Но вот слезы иссякли, и навалилась дремота. Машинально поднявшись по ступеням, Шаннон умыла пылающее лицо прохладной водой и, не раздеваясь, рухнула на постель.
"Дом придется продать, – подумала она. И мебель. Еще надо разобрать бумаги".
Она не сказала матери, что любит ее.
Вконец обессилев от тягостных раздумий, Шаннон все-таки уснула.
Дневной сон редко шел ей на пользу. Разве что во время болезни. Но всякий раз, проснувшись, она чувствовала себя разбитой. Так и теперь. Прошло минут сорок, – затуманенным взором посмотрела она на часы, с трудом отрывая от постели занемевшее тело. В доме стояла тишина.
"Сейчас сварю кофе, – сказала себе Шаннон, – и подумаю, как поступить с имуществом, и что делать с домом, – здесь так всем было хорошо".
Не успела она спуститься с лестницы, как раздался звонок в дверь. "О Господи! Кого там еще принесло? Жалостливые соседи пришли проявить участие? Только этого мне не хватало!"
У двери стоял незнакомец – среднего роста мужчина в темном костюме, с конвертом за пазухой. Волосы тронуты сединой, взгляд острый и проницательный. Он так пристально разглядывал Шаннон, что ей стало не по себе.
– Мне нужна Аманда Доуэрти Бодин.
– Да, это дом семьи Бодинов. – заявила Шаннон, пытаясь вычислить незнакомца. Торговый агент? Не похоже. – Я дочь. Что вам угодно?
Ни один мускул не дрогнул на его лице, но Шаннон уловила скрытое напряжение.
– Если можно, я бы хотел переговорить с Миссис Бодин. Меня зовут Джон Хоббс.
– Нельзя, мистер Хоббс, извините. Сегодня утром я похоронила мать, так что если позволите, – Шаннон попыталась закрыть дверь, но помешала рука незнакомца.

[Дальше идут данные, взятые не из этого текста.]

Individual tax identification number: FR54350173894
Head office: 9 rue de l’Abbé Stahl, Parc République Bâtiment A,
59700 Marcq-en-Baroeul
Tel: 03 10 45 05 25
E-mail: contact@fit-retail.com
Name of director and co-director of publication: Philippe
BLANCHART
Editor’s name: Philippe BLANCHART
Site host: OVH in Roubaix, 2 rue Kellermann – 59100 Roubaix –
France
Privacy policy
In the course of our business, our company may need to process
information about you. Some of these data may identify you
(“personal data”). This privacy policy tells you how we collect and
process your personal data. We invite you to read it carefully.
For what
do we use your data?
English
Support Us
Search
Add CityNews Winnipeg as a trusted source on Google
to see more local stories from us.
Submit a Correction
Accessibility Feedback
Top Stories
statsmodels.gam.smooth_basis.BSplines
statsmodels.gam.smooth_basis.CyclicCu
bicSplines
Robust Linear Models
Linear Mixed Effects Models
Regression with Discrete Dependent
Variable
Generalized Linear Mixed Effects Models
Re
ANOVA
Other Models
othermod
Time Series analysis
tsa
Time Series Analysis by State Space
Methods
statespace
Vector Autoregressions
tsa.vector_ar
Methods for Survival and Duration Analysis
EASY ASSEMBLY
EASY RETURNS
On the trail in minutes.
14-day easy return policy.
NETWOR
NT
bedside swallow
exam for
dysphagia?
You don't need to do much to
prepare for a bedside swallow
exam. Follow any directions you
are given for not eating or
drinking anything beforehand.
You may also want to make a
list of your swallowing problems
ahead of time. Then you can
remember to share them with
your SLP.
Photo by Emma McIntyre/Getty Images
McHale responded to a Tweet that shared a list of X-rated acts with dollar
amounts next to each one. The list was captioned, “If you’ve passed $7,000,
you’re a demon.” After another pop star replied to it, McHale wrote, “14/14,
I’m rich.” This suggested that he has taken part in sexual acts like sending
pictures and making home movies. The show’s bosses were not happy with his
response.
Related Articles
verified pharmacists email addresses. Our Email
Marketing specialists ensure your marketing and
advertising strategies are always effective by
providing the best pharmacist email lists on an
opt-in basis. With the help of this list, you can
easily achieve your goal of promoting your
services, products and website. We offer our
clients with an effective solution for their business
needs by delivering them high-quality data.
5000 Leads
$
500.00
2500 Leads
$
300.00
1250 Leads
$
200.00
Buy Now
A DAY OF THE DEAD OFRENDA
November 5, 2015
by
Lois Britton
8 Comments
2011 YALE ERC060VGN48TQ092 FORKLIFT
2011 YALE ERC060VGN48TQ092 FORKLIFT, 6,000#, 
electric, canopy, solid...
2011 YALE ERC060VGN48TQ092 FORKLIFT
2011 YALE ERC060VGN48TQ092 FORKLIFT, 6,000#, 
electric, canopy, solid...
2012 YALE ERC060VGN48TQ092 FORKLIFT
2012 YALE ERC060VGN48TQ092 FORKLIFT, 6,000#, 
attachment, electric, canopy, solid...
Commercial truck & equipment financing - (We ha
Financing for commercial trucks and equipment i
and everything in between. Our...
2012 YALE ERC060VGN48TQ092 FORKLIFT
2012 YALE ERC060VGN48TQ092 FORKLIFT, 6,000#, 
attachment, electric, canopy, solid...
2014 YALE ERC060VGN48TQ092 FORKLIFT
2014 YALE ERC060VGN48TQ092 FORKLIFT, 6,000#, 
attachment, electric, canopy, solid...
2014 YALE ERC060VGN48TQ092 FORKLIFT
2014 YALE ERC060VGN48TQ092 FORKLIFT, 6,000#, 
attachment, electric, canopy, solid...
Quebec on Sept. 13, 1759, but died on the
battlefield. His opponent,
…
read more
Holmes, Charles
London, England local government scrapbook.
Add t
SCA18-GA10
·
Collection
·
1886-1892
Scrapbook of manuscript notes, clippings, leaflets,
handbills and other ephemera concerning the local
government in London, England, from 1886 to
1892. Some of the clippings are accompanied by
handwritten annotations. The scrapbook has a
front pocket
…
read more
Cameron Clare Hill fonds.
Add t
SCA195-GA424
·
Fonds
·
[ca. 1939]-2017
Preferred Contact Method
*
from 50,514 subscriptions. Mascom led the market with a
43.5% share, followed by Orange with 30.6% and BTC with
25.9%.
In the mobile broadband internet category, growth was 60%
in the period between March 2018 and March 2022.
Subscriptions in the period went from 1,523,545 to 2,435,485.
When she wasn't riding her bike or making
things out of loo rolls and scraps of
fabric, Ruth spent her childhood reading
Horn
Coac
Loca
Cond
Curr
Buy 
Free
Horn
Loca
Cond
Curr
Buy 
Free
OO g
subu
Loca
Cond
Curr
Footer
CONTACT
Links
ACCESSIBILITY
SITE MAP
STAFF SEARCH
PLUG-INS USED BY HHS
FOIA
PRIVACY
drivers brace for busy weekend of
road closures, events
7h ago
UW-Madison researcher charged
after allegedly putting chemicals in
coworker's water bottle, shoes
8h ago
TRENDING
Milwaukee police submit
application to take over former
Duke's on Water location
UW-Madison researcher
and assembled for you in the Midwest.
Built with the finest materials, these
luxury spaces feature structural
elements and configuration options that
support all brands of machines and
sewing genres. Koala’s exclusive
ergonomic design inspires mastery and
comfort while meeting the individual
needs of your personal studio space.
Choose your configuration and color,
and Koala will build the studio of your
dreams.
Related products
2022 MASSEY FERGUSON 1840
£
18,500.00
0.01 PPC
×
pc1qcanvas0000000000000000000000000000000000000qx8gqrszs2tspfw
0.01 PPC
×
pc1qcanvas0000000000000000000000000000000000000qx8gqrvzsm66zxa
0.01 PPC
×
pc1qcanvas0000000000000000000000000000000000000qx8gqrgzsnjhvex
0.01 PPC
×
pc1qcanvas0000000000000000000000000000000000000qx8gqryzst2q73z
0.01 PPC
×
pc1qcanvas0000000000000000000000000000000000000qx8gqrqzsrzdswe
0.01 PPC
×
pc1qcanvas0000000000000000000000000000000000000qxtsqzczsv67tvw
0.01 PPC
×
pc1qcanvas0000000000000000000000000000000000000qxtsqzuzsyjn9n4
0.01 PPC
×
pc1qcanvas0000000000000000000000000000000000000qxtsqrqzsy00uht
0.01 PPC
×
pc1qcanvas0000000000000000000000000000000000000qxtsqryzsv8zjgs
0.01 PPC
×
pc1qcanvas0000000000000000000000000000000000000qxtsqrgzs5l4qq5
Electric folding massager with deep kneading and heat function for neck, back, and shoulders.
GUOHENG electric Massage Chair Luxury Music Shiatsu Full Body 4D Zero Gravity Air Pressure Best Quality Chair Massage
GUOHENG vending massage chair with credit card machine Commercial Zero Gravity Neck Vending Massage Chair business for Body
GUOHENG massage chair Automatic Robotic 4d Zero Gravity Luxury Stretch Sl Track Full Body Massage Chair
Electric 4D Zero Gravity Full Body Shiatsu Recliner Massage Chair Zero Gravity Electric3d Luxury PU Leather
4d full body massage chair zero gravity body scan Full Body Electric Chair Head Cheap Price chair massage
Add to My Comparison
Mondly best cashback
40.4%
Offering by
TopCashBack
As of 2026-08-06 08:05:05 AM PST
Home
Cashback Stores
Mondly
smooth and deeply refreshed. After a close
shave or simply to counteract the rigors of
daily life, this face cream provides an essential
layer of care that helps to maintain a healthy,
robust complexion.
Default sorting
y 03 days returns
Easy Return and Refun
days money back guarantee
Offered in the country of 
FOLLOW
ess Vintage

– Сожалею. Не знал о смерти вашей матери, – только что прибыл из Нью-Йорка. – Хоббсу пришлось мгновенно менять тактику и соображать на ходу. Слишком близко он подобрался к развязке, чтобы сейчас просто развернуться и уйти ни с чем.
– Вы Шаннон Бодин?
– Совершенно верно. Так что же вам угодно, мистер Хоббс?
– Чуточку вашего внимания, – любезно ответил он, – в любое удобное для вас время. Мы могли бы назначить встречу на ближайшие дни?
Шаннон откинула назад взъерошенные волосы. – На днях я возвращаюсь в Нью-Йорк.
– Буду рад встретиться с вами там.
Шаннон поморщилась, – она никак не могла стряхнуть с себя остатки сна. – Мать была знакома с вами, мистер Хоббс?
– Нет, мисс Бодин.
– В таком случае, я думаю, нам с вами не о чем говорить. А теперь, пожалуйста, извините.
– Мои клиенты уполномочили меня обсудить с миссис Амандой Доуэрти Бодин некую важную информацию. – Мужчина предусмотрительно придержал дверь рукой, не позволяя ее закрыть.
– Клиенты? – Шаннон насторожилась. – Это касается моего отца?
Хоббс на мгновение замешкался, но она заметила. Сердце глухо застучало. – Да, это касается вашей семьи, – услышала она. – Если мы договоримся о встрече, я проинформирую клиентов о смерти Миссис Бодин.